July 13, 2008

Is It Steel or No Steel?

By Donny Sheridan

When it comes to precious metals, most people think gold or platinum. But for the DIYer, you can't get better than simple steel.

The big secret with metals is knowing where to use a particular metal to its best effect - for example a stainless steel splashback in your kitchen as opposed to tiles.

People seem to think cutting and welding require specialist skills - and they'd be right.

And if you know a good steel fabricator you can get pretty much everything you need, from copper sheeting to stainless steel worktops or even structural steel.

It's important to bear in mind that the cost of steel is going up so you are better going direct to a fabricator as this cuts out the middle man - i.e. builders' merchants.

The main things to look out for are as follows:


Used to provide support where a wall has been removed. A structural engineer will do the calculations for size and type of steel beam needed, so you can satisfy building control.

The main points to consider if you are knocking down a wall between two small rooms to create a larger room is making sure the floors are properly propped and shored and steel is the ideal material as it can be cut to any length.

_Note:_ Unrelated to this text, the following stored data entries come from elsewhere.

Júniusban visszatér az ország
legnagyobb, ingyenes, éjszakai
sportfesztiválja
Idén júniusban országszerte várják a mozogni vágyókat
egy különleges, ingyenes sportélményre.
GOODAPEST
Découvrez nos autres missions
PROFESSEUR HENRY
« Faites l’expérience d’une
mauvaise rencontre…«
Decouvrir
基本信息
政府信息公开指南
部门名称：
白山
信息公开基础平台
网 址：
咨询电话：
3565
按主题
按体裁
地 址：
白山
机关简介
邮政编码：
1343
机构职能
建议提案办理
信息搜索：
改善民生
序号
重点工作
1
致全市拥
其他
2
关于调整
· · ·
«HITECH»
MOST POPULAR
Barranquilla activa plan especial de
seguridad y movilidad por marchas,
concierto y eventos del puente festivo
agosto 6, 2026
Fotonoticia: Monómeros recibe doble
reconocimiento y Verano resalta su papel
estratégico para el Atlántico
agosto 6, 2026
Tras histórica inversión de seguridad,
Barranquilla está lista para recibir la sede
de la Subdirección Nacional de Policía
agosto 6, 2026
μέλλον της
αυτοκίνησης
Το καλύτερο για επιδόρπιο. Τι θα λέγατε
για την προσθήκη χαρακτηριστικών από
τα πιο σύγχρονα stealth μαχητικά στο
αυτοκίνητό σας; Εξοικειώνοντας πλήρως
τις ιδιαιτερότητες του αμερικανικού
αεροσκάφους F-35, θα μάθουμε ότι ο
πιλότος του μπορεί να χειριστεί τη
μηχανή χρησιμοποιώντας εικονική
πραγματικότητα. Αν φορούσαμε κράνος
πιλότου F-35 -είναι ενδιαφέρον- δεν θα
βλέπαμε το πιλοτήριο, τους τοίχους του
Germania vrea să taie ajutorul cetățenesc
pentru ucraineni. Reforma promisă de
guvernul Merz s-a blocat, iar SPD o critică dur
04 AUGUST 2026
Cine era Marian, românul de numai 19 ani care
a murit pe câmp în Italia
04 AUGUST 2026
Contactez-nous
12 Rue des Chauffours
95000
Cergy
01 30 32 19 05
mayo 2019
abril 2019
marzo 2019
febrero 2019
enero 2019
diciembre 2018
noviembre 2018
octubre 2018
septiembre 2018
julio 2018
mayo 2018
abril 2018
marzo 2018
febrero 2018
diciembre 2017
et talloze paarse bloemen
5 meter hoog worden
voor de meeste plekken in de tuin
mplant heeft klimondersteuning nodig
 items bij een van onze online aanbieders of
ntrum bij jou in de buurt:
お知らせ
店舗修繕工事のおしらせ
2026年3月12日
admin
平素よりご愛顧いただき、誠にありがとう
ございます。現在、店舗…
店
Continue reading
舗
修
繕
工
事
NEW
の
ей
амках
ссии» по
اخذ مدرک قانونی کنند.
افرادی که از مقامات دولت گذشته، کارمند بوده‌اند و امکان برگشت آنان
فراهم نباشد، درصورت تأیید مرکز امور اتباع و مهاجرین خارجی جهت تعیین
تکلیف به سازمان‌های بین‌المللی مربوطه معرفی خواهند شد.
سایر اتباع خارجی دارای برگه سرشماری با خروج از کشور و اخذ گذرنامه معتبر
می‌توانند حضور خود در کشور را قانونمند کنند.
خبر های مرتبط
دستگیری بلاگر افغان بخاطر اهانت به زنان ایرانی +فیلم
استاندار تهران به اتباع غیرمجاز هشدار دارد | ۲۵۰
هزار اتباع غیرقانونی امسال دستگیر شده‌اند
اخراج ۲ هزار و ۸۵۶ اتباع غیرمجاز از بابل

For this, you may need permission from building control, so you can't just have guys turning up at your house with sledge hammers to knock the wall down.

If you go direct to a steel fabricator they will cut the structural steel to size and install it for you, again cutting out the middleman.


Everybody has their own taste. That's why steel is so popular because the styles and design are endless.

If you have an idea of what you want simply sketch it down and the gates can be made to your design, the sky really is the limit.

There are two main types of steel - wrought or cast.

Wrought can be worked on site, bending or turning the steel bars into shape.

Cast is molten steel poured into a mould. Once cooled the design is then welded or slotted and screwed to the gate.

Probably the most important consideration is corrosion. Failing to control it will affect the length of time your gates will last.

The cheapest form of corrosion protection is priming and painting the bare steel, however any knocks to the gate that result in chipped paintwork need to be repainted or the gate will very quickly rust and they will require repainting every five years orso.

Galvanising gates - coating them in zinc - after fabrication and before fitting is the way forward as the gates will never corrode but it is more expensive.


Aluminium, copper, brass and stainless steel can all be used for decoration.

The cheapest and most used of these metals is stainless steel, which can be finished to a variety of looks whether it be dull, highly polished or circle polished.

For a kitchen splashback, give your fabricator the size and they'll cut it. Then just take it home, cut out the gaps for electrical sockets using a jigsaw with a metal cutting blade and stick the stainless steel to the wall. How easy is that?